PNL, c'est un peu l'incarnation du "de la musique avant tout" de Verlaine.
Ils ont formé leur singularité en piochant allègrement dans la witch-vaporwave, dans l'utilisation modèle du vocodeur par certains rappeurs ricains (parce qu'en France, son usage est souvent bien sale) et dans des trucs plus classiques. Leur esthétique étant en somme une synthèse harmonieuse du tout : ils abandonnent l'aspect cheap de la vapor pour y préférer des clips ultra propres (à coup de 2 milliards d'images par seconde) à l'image de leurs instrus.
Les prods sont en effet exécutées hyper soigneusement. Elles sont assez simples mais efficaces : des morceaux équilibrés déclinés de la vapor.
Ceux qui viennent faire la différence, ce sont les jeux vocaux extrêmement puissants. La vacuité due au caractère clean de l'ensemble n'est qu'un leurre : toute la puissance de l'album tient dans l'association entre cette simplicité et les multiples variations de l'usage de leur voix. En plus d'être l'instrument mélodique omniprésent, elles portent l'ensemble de l'album. Ademo et NOS ont bien assimilé l'enseignement des poètes symbolistes : le son fait sens. Les jeux de sonorité, la musicalité de certaines phrases, la tonalité d'autres, tous ces facteurs font de Le Monde Chico un album puissamment expressif.
Je pense notamment à Sur Paname, dont la mélancolie ambiante est portée par la voix plaintive d'Ademo qui ouvre le morceau en laissant difficilement traîner ses dernières syllabes. S'ajoute à cela de multiples petite voix du fond sonore, toutes aussi différentes les unes que les autres, ce qui est rendu possible par cet usage quasiment parfait du vocodeur. Le paroxysme est atteint lorsqu'il lâche "j'rentre en s'mi avec du seuuuuuuuuum, j'partirai seul en balaaaaaaaaade". Puis les voix sont doublées pour encore plus de puissance.

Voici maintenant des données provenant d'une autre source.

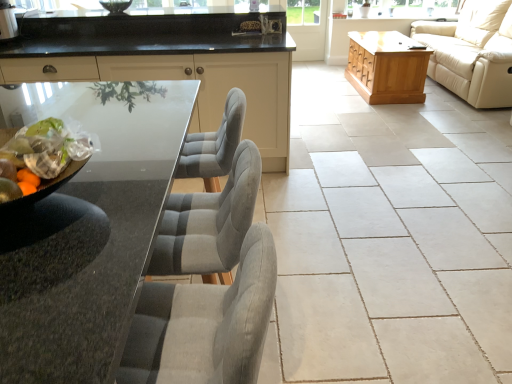
Question: Should I look upward or downward to see light brown wooden chest at right?

Choices:
 (A) up
 (B) down

Answer: (A)

Question: From the image's perspective, does light brown wooden chest at right appear lower than beige ceramic tile at center?

Choices:
 (A) no
 (B) yes

Answer: (A)

Question: From a real-world perspective, is light brown wooden chest at right physically below beige ceramic tile at center?

Choices:
 (A) no
 (B) yes

Answer: (A)

Question: Considering the relative sizes of light brown wooden chest at right and beige ceramic tile at center in the image provided, is light brown wooden chest at right smaller than beige ceramic tile at center?

Choices:
 (A) yes
 (B) no

Answer: (B)

Question: Can you confirm if light brown wooden chest at right is taller than beige ceramic tile at center?

Choices:
 (A) yes
 (B) no

Answer: (A)

Question: Is light brown wooden chest at right far from beige ceramic tile at center?

Choices:
 (A) yes
 (B) no

Answer: (A)

Question: From the image's perspective, would you say light brown wooden chest at right is positioned over beige ceramic tile at center?

Choices:
 (A) no
 (B) yes

Answer: (B)

Question: From the image's perspective, is translucent plastic bag of mixed fruits at left located beneath transparent glass screen door at center?

Choices:
 (A) no
 (B) yes

Answer: (B)

Question: From a real-world perspective, is translucent plastic bag of mixed fruits at left located higher than transparent glass screen door at center?

Choices:
 (A) yes
 (B) no

Answer: (A)

Question: Does translucent plastic bag of mixed fruits at left have a larger size compared to transparent glass screen door at center?

Choices:
 (A) yes
 (B) no

Answer: (B)

Question: Considering the relative sizes of translucent plastic bag of mixed fruits at left and transparent glass screen door at center in the image provided, is translucent plastic bag of mixed fruits at left shorter than transparent glass screen door at center?

Choices:
 (A) no
 (B) yes

Answer: (B)

Question: Does translucent plastic bag of mixed fruits at left lie in front of transparent glass screen door at center?

Choices:
 (A) no
 (B) yes

Answer: (B)

Question: Is translucent plastic bag of mixed fruits at left taller than transparent glass screen door at center?

Choices:
 (A) no
 (B) yes

Answer: (A)

Question: Is matte black cabinetry at center bigger than beige leather couch at right?

Choices:
 (A) no
 (B) yes

Answer: (A)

Le rythme donné par les jeux d'allitérations ou de sonorités singulières font masse dans l'album. Simplement encore dans ce même refrain : " j'suis seul, ah ouais sa mère, des fois j'rêve de la mer". Les lyrics volent pas haut, et ce dans tout l'album j'admets. Mais tout est dans cette manière originale de le vocaliser (la sonorité est hyper importante), beaucoup plus expressif que les paroles elles-mêmes. Et cette forme d'expression est évidente à travers l'usage massif de l'argotique qui transforme souvent les premières écoutes en des séance de décryptage : c'est parce qu'à vrai dire, y a pas besoin de toujours comprendre ce qu'ils disent, juste de suivre la manière dont ils le disent qui signifie d'autant plus le spleen contemporain qu'ils formulent. Parce que comme le disait Mallarmé, la poésie, c'est ce qui est composé de pleins d'abolis bibelots d'inanités sonores, le poème, c'est cette hésitation prolongée entre le son et le sens.

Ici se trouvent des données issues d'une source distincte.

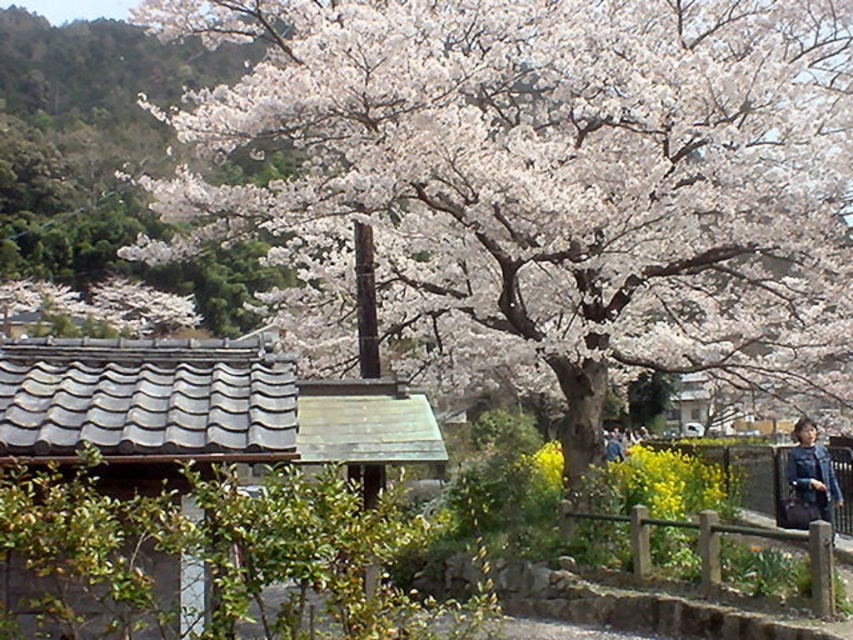
Which of these two, white blossoms at center or blue fabric jacket at lower right, stands taller?

With more height is white blossoms at center.

Find the location of `white blossoms at center`. white blossoms at center is located at coordinates (555, 170).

Du coup, sous ce prisme là, bah PNL c'est quand même de la super bonne poésie quoi qu'on en dise. J'pense que la comparaison avec l'objectif symboliste peut être développé sur des années, mais bon. Pnl sa s'intellektualise pas sa se vi.
Ils ont créé leur monde singulier qu'ils cultivent encore dans leur dernier single en date La vie est belle et leur prochain album est prometteur.